━━━━━ Material supplied ━━━━━
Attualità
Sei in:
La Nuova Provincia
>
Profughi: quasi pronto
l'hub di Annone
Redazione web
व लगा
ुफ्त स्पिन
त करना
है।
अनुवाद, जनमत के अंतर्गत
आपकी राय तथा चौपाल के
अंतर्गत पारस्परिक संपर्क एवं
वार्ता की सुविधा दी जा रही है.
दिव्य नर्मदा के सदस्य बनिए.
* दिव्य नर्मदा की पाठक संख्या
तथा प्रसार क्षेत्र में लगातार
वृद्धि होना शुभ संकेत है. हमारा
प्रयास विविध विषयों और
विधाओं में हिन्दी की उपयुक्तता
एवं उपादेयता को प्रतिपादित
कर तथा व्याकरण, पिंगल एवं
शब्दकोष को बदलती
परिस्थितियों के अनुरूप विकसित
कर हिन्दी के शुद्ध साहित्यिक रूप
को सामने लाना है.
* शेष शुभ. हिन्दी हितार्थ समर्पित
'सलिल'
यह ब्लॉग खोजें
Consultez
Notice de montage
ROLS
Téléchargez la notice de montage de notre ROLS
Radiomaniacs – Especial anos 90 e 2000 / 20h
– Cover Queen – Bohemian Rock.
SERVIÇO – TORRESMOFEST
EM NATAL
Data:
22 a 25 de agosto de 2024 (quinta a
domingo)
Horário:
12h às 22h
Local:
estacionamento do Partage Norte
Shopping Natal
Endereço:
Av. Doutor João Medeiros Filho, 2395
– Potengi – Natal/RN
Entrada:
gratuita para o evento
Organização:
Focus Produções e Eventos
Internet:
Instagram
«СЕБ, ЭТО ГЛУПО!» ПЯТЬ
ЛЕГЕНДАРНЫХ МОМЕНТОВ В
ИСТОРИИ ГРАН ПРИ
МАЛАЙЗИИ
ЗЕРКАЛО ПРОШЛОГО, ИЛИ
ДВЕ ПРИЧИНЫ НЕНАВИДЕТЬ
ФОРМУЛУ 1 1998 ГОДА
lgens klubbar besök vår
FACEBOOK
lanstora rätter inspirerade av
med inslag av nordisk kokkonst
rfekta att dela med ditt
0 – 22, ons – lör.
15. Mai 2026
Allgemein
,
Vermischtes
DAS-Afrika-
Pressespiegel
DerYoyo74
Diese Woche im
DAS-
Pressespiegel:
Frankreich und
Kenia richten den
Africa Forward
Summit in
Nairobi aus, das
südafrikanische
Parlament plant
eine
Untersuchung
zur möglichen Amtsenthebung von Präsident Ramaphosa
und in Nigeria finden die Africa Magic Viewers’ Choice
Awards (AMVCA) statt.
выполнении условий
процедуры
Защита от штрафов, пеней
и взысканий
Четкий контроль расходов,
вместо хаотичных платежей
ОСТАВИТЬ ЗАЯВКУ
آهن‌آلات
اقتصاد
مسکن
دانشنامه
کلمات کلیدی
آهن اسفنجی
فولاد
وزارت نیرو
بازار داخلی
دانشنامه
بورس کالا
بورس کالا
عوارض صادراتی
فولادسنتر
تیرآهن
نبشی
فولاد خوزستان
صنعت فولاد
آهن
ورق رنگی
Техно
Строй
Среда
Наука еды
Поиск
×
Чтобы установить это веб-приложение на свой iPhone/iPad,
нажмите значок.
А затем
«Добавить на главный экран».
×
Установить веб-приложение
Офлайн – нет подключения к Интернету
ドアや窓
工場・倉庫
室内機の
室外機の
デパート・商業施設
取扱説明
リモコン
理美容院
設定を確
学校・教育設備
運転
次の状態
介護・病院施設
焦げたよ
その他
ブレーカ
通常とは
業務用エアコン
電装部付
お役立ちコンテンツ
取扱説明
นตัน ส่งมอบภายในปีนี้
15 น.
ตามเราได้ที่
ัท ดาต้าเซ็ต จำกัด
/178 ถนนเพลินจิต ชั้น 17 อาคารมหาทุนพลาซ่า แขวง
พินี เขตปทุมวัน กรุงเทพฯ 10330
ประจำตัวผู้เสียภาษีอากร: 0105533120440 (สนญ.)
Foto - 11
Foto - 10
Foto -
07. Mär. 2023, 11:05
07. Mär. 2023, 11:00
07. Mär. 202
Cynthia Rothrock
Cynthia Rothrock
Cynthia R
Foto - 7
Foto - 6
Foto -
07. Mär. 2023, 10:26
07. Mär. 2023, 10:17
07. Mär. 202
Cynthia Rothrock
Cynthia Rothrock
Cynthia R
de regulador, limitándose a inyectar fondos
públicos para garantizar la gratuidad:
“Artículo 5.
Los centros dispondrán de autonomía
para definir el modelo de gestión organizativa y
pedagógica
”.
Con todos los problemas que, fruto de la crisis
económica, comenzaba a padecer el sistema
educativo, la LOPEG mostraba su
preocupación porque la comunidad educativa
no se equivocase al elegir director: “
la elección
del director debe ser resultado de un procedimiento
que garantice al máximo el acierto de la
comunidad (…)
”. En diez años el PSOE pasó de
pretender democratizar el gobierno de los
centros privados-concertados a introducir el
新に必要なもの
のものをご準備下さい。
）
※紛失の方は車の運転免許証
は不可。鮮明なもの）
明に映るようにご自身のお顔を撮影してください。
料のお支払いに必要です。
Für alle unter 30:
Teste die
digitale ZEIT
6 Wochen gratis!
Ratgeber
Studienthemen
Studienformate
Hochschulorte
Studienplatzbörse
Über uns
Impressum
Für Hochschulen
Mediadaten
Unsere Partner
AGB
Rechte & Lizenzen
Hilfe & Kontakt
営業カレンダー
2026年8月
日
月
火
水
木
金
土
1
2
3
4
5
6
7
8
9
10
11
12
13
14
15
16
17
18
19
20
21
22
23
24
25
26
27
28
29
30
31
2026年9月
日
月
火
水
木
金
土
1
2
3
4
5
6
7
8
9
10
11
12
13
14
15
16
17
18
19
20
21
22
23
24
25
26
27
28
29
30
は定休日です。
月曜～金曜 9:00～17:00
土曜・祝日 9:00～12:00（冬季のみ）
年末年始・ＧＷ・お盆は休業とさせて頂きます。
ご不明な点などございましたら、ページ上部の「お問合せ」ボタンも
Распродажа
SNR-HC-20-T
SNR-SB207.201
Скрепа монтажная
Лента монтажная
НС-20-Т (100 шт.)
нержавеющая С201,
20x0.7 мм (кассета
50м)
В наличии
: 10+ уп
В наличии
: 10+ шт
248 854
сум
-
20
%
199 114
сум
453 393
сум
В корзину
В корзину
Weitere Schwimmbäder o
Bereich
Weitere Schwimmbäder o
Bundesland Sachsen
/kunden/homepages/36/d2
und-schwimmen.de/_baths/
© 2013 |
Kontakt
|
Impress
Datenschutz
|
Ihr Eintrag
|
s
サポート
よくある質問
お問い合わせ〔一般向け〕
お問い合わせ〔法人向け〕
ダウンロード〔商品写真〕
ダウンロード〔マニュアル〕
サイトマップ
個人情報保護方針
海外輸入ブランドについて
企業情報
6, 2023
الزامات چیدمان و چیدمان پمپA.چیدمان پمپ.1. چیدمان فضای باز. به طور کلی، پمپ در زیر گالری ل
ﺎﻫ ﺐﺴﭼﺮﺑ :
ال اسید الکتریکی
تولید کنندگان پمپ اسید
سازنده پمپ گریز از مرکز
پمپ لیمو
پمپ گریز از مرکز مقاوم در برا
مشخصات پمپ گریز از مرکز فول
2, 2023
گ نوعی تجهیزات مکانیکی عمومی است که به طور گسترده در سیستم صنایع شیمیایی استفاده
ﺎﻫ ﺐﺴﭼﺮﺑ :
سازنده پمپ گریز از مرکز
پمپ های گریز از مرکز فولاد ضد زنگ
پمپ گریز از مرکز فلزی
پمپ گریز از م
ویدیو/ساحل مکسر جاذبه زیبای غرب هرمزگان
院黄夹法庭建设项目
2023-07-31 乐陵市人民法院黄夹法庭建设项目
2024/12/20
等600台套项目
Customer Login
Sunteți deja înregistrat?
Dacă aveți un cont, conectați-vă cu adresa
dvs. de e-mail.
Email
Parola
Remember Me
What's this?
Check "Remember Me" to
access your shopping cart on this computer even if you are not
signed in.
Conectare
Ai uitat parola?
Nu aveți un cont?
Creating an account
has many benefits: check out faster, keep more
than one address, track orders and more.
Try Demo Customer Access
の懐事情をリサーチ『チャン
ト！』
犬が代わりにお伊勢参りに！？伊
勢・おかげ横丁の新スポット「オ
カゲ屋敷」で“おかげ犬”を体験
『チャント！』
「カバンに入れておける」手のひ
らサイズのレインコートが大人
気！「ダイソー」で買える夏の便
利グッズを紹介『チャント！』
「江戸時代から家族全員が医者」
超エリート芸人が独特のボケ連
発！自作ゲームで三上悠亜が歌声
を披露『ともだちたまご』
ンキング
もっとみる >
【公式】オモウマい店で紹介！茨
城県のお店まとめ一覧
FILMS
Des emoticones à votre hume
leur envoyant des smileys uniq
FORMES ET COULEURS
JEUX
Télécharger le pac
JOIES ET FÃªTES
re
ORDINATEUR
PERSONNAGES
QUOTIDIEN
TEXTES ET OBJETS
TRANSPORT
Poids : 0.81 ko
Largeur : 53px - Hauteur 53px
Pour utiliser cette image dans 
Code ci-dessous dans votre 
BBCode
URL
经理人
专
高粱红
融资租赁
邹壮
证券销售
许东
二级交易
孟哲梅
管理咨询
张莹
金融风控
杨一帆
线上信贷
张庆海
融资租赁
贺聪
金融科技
━━━━━
[Exercise] Working from the material above, restate word for word the lines between the line with "यह ब्लॉग खोजें" and the line with "พินี เขตปทุมวัน กรุงเทพฯ 10330", both included, and only those.

[Output of the exercise]
यह ब्लॉग खोजें
Consultez
Notice de montage
ROLS
Téléchargez la notice de montage de notre ROLS
Radiomaniacs – Especial anos 90 e 2000 / 20h
– Cover Queen – Bohemian Rock.
SERVIÇO – TORRESMOFEST
EM NATAL
Data:
22 a 25 de agosto de 2024 (quinta a
domingo)
Horário:
12h às 22h
Local:
estacionamento do Partage Norte
Shopping Natal
Endereço:
Av. Doutor João Medeiros Filho, 2395
– Potengi – Natal/RN
Entrada:
gratuita para o evento
Organização:
Focus Produções e Eventos
Internet:
Instagram
«СЕБ, ЭТО ГЛУПО!» ПЯТЬ
ЛЕГЕНДАРНЫХ МОМЕНТОВ В
ИСТОРИИ ГРАН ПРИ
МАЛАЙЗИИ
ЗЕРКАЛО ПРОШЛОГО, ИЛИ
ДВЕ ПРИЧИНЫ НЕНАВИДЕТЬ
ФОРМУЛУ 1 1998 ГОДА
lgens klubbar besök vår
FACEBOOK
lanstora rätter inspirerade av
med inslag av nordisk kokkonst
rfekta att dela med ditt
0 – 22, ons – lör.
15. Mai 2026
Allgemein
,
Vermischtes
DAS-Afrika-
Pressespiegel
DerYoyo74
Diese Woche im
DAS-
Pressespiegel:
Frankreich und
Kenia richten den
Africa Forward
Summit in
Nairobi aus, das
südafrikanische
Parlament plant
eine
Untersuchung
zur möglichen Amtsenthebung von Präsident Ramaphosa
und in Nigeria finden die Africa Magic Viewers’ Choice
Awards (AMVCA) statt.
выполнении условий
процедуры
Защита от штрафов, пеней
и взысканий
Четкий контроль расходов,
вместо хаотичных платежей
ОСТАВИТЬ ЗАЯВКУ
آهن‌آلات
اقتصاد
مسکن
دانشنامه
کلمات کلیدی
آهن اسفنجی
فولاد
وزارت نیرو
بازار داخلی
دانشنامه
بورس کالا
بورس کالا
عوارض صادراتی
فولادسنتر
تیرآهن
نبشی
فولاد خوزستان
صنعت فولاد
آهن
ورق رنگی
Техно
Строй
Среда
Наука еды
Поиск
×
Чтобы установить это веб-приложение на свой iPhone/iPad,
нажмите значок.
А затем
«Добавить на главный экран».
×
Установить веб-приложение
Офлайн – нет подключения к Интернету
ドアや窓
工場・倉庫
室内機の
室外機の
デパート・商業施設
取扱説明
リモコン
理美容院
設定を確
学校・教育設備
運転
次の状態
介護・病院施設
焦げたよ
その他
ブレーカ
通常とは
業務用エアコン
電装部付
お役立ちコンテンツ
取扱説明
นตัน ส่งมอบภายในปีนี้
15 น.
ตามเราได้ที่
ัท ดาต้าเซ็ต จำกัด
/178 ถนนเพลินจิต ชั้น 17 อาคารมหาทุนพลาซ่า แขวง
พินี เขตปทุมวัน กรุงเทพฯ 10330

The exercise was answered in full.